# YOUR GOAL:
Search the data below for the word "améliorer" and copy each line that holds it.

# TASK INPUT:
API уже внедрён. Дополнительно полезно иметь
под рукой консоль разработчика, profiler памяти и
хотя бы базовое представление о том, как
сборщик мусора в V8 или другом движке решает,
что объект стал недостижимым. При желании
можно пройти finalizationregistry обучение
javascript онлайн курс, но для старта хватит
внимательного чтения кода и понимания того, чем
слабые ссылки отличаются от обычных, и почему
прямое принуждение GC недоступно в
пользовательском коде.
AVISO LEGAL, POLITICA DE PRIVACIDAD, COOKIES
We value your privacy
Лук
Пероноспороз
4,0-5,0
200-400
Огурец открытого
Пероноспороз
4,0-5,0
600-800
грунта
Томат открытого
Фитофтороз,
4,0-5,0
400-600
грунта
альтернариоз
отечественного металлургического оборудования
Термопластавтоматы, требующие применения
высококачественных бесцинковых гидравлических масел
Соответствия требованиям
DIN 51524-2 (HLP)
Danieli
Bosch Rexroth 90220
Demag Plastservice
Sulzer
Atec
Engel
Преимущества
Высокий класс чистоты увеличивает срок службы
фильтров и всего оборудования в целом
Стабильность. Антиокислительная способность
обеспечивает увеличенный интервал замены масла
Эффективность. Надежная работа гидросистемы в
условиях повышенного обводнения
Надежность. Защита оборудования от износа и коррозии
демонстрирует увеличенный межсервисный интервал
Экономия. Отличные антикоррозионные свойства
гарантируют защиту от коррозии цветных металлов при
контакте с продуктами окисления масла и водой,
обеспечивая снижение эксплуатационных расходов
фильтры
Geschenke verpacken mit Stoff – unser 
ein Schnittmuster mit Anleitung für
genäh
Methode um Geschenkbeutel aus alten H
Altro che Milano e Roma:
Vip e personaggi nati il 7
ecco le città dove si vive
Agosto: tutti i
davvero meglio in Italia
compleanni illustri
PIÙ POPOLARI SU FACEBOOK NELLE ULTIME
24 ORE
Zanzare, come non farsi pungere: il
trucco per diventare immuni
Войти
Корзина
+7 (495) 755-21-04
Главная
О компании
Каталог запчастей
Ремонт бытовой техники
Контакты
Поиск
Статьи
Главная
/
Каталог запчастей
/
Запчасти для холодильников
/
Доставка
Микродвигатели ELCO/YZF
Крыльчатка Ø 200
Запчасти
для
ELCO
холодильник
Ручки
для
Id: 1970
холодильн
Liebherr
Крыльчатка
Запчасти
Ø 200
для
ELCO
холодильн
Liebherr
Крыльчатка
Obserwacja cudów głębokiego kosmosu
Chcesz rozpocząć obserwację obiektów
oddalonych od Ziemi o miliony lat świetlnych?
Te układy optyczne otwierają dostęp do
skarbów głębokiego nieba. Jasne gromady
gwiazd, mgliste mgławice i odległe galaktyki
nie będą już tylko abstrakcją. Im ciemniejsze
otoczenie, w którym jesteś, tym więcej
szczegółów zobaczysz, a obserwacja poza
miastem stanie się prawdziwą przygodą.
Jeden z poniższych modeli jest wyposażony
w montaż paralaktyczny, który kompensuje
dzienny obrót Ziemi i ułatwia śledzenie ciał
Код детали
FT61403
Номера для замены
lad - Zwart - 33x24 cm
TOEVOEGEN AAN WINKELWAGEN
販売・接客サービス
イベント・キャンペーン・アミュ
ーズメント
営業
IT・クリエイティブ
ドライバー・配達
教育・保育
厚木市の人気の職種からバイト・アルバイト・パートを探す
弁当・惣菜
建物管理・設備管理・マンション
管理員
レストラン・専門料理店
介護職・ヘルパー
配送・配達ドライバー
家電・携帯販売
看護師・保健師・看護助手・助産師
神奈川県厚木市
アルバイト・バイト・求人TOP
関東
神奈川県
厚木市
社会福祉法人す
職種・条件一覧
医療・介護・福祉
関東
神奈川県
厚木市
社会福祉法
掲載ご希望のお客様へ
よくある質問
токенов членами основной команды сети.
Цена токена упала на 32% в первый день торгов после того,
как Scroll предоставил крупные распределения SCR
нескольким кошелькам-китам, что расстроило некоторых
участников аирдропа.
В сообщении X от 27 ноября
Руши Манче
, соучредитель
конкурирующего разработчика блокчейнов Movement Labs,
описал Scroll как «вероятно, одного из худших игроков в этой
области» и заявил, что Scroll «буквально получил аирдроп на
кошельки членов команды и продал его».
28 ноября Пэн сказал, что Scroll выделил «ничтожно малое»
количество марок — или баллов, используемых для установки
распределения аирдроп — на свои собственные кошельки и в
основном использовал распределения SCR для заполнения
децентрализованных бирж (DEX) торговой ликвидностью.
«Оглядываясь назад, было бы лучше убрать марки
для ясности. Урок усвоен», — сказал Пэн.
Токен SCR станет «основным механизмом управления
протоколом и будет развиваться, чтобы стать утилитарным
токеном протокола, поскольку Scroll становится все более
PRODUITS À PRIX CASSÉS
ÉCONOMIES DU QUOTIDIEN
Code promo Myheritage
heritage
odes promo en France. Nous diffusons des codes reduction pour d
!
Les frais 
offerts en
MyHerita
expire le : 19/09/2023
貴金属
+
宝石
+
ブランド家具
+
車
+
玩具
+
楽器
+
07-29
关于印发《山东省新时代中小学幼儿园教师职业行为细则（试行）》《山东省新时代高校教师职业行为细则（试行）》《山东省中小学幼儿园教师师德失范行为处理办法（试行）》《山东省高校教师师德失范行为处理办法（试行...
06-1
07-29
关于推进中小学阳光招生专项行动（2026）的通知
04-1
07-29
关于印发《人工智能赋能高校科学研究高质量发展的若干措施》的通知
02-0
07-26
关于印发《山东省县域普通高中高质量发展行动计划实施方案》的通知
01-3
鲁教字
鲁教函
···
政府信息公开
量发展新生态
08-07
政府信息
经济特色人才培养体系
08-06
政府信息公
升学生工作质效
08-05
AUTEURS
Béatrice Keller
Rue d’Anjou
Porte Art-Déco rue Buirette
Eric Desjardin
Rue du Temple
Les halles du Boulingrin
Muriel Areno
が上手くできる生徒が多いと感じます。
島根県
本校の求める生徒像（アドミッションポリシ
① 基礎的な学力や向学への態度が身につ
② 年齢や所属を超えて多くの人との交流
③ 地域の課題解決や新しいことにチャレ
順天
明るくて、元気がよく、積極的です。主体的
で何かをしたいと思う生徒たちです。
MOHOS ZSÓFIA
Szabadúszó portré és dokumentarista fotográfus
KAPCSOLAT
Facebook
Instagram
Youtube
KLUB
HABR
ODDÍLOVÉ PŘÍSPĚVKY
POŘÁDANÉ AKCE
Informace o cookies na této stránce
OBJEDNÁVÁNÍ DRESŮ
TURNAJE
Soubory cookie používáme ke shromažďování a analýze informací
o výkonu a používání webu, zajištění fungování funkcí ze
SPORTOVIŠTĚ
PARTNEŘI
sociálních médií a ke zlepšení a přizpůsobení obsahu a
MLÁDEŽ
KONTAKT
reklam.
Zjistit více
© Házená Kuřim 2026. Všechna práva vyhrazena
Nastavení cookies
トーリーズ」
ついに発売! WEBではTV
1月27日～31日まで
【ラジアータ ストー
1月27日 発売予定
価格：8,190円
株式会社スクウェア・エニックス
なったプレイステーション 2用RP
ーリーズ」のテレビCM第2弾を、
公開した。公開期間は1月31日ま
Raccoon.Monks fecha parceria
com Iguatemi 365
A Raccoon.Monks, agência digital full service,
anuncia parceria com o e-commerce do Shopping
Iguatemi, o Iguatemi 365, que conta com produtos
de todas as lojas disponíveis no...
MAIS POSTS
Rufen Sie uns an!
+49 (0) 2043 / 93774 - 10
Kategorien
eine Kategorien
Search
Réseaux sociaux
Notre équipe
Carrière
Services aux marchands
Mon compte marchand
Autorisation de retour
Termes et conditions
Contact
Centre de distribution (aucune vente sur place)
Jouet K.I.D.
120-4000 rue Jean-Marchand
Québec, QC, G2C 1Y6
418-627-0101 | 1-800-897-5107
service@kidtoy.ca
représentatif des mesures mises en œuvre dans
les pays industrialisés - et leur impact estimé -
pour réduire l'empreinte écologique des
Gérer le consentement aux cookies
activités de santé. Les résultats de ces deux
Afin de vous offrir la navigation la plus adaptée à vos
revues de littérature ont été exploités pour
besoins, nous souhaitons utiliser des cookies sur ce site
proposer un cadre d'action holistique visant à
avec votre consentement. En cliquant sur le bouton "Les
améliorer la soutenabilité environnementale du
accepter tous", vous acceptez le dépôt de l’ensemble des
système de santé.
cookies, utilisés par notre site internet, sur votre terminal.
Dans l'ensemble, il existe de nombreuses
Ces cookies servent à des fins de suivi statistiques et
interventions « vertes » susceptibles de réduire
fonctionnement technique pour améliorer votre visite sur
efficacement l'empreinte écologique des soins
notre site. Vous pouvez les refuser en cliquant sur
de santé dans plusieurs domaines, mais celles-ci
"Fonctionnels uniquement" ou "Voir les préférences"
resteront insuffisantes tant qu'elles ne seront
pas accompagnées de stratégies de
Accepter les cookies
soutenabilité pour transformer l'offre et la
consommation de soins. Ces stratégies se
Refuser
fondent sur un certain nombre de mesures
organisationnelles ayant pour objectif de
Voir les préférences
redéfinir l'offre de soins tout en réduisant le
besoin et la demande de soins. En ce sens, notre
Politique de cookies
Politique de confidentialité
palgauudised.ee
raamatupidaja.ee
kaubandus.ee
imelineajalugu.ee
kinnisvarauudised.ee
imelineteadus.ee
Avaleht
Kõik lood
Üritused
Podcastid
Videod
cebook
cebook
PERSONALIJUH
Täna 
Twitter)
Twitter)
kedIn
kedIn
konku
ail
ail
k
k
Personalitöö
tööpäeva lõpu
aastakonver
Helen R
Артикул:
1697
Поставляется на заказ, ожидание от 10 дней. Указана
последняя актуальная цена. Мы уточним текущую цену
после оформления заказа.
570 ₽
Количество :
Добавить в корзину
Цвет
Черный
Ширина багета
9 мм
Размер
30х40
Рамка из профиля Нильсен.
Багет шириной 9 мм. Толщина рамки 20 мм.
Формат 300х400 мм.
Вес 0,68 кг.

# OUTPUT FOR THIS EXERCISE:
améliorer la soutenabilité environnementale du
fonctionnement technique pour améliorer votre visite sur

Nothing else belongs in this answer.